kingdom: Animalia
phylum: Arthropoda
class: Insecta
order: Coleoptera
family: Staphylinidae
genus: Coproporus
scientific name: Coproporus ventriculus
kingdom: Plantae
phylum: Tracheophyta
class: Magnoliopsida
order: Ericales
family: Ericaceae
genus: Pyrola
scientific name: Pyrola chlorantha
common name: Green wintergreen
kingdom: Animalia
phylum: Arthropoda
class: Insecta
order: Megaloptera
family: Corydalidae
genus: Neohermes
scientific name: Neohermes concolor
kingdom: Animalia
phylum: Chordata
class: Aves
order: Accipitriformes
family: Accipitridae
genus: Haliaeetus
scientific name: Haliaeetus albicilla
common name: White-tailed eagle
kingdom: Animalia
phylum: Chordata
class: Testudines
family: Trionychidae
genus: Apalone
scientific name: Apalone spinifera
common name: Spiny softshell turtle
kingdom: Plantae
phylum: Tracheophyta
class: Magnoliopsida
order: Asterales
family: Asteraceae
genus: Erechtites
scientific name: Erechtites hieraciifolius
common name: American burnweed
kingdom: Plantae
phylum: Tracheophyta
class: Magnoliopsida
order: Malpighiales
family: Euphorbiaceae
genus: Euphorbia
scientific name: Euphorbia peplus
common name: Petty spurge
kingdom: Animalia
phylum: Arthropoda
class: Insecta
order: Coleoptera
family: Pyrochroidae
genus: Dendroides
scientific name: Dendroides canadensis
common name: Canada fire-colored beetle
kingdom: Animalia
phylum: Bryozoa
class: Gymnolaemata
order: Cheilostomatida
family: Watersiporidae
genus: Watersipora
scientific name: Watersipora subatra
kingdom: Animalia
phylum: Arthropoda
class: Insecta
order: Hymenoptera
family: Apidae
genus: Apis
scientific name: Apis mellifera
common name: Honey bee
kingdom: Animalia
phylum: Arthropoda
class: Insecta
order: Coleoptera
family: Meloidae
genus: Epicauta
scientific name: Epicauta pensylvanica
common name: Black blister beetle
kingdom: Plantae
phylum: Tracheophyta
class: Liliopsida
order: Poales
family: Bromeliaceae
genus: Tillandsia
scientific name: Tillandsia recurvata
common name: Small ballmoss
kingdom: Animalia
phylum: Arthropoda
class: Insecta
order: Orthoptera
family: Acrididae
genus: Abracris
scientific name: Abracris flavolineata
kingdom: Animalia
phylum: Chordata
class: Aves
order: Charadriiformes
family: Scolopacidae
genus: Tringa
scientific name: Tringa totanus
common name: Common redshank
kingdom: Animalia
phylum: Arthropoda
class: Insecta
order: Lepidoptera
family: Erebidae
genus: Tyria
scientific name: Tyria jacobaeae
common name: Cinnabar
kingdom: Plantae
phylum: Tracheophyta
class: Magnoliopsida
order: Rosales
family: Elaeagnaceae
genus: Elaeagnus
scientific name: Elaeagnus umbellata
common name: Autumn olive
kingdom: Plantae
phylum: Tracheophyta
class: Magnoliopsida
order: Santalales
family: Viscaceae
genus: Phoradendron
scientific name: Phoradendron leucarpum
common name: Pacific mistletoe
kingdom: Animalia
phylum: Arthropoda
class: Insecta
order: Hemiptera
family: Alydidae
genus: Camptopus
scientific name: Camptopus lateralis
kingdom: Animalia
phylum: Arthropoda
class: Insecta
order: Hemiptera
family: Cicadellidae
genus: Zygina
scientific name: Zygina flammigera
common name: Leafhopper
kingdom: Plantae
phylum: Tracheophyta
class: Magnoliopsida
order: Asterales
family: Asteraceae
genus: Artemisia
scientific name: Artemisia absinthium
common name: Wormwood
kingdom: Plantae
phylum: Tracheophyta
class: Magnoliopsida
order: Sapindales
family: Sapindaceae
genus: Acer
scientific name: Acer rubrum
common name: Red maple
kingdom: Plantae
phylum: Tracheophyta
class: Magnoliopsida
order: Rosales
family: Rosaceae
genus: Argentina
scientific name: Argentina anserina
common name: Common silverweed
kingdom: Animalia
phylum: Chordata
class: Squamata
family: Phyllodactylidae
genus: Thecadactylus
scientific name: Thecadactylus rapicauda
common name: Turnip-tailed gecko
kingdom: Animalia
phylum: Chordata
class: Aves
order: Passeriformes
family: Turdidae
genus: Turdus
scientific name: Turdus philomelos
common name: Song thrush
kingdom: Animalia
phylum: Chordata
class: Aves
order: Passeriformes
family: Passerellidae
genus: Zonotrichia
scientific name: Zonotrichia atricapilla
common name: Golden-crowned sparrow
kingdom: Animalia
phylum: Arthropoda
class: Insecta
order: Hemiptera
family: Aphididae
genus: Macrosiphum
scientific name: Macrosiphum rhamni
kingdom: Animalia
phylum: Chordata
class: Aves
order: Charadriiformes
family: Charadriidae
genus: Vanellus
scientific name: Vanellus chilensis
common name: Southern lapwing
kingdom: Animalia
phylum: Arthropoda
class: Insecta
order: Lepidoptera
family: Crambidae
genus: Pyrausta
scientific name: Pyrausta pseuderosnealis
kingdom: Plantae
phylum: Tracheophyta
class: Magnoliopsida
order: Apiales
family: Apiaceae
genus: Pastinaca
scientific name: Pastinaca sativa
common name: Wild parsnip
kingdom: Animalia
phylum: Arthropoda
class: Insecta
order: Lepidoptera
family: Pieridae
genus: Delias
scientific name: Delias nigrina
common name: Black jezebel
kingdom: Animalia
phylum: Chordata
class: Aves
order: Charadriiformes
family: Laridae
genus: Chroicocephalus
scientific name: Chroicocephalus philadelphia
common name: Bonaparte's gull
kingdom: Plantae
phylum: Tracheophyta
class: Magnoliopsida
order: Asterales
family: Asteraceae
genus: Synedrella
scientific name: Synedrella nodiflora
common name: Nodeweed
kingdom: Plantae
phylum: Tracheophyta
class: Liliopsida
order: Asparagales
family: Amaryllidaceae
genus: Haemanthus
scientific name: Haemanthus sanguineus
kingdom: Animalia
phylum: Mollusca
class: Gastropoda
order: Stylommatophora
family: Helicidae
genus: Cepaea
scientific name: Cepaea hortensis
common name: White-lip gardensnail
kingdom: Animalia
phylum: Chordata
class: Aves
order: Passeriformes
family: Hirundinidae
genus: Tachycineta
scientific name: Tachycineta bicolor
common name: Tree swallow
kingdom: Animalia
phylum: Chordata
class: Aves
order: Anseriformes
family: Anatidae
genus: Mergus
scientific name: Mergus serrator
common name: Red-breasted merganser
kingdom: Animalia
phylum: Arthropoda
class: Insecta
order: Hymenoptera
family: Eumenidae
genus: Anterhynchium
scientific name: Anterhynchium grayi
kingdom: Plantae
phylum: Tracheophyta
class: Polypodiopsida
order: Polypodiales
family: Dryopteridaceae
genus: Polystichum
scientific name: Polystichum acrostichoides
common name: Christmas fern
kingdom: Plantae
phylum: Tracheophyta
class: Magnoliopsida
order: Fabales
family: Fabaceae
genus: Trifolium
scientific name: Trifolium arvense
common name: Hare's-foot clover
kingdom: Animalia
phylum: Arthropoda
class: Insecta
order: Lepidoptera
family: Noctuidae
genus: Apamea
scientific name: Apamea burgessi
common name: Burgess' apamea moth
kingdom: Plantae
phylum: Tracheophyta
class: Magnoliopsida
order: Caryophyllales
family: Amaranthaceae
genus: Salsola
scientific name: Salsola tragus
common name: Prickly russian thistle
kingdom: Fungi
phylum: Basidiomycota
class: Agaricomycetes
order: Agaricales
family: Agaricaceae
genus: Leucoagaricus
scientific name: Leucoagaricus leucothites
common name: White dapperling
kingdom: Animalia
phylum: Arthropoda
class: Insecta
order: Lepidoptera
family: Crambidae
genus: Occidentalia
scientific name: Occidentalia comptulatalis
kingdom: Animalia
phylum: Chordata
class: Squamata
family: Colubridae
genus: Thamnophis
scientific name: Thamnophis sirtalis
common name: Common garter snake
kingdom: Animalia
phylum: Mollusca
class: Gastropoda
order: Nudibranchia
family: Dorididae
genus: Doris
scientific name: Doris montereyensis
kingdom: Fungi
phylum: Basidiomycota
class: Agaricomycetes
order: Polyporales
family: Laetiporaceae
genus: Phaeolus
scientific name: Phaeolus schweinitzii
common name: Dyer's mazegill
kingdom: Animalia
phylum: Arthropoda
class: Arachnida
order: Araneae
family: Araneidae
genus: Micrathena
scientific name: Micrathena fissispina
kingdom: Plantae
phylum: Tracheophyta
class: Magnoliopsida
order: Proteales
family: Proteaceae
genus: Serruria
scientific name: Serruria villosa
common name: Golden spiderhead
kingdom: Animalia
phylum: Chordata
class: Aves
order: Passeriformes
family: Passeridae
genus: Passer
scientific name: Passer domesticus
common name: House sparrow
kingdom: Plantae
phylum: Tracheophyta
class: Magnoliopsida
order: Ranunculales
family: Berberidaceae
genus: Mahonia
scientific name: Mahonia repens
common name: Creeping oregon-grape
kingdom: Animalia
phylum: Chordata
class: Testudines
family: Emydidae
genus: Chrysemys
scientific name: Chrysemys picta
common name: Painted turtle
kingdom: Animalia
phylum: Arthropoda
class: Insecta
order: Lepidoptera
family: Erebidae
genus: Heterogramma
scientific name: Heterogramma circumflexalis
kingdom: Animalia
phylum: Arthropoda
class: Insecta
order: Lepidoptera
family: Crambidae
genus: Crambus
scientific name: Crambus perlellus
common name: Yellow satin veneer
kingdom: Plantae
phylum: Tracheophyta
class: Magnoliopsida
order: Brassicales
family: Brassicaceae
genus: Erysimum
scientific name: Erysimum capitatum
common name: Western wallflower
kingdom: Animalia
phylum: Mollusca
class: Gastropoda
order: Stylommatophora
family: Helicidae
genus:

Task instructions
Copy out the lines starting at the one containing "scientific name: Polystichum acrostichoides" and ending at the one containing "genus: Doris", both included, reproducing each without changes.

Answer for this exercise
scientific name: Polystichum acrostichoides
common name: Christmas fern
kingdom: Plantae
phylum: Tracheophyta
class: Magnoliopsida
order: Fabales
family: Fabaceae
genus: Trifolium
scientific name: Trifolium arvense
common name: Hare's-foot clover
kingdom: Animalia
phylum: Arthropoda
class: Insecta
order: Lepidoptera
family: Noctuidae
genus: Apamea
scientific name: Apamea burgessi
common name: Burgess' apamea moth
kingdom: Plantae
phylum: Tracheophyta
class: Magnoliopsida
order: Caryophyllales
family: Amaranthaceae
genus: Salsola
scientific name: Salsola tragus
common name: Prickly russian thistle
kingdom: Fungi
phylum: Basidiomycota
class: Agaricomycetes
order: Agaricales
family: Agaricaceae
genus: Leucoagaricus
scientific name: Leucoagaricus leucothites
common name: White dapperling
kingdom: Animalia
phylum: Arthropoda
class: Insecta
order: Lepidoptera
family: Crambidae
genus: Occidentalia
scientific name: Occidentalia comptulatalis
kingdom: Animalia
phylum: Chordata
class: Squamata
family: Colubridae
genus: Thamnophis
scientific name: Thamnophis sirtalis
common name: Common garter snake
kingdom: Animalia
phylum: Mollusca
class: Gastropoda
order: Nudibranchia
family: Dorididae
genus: Doris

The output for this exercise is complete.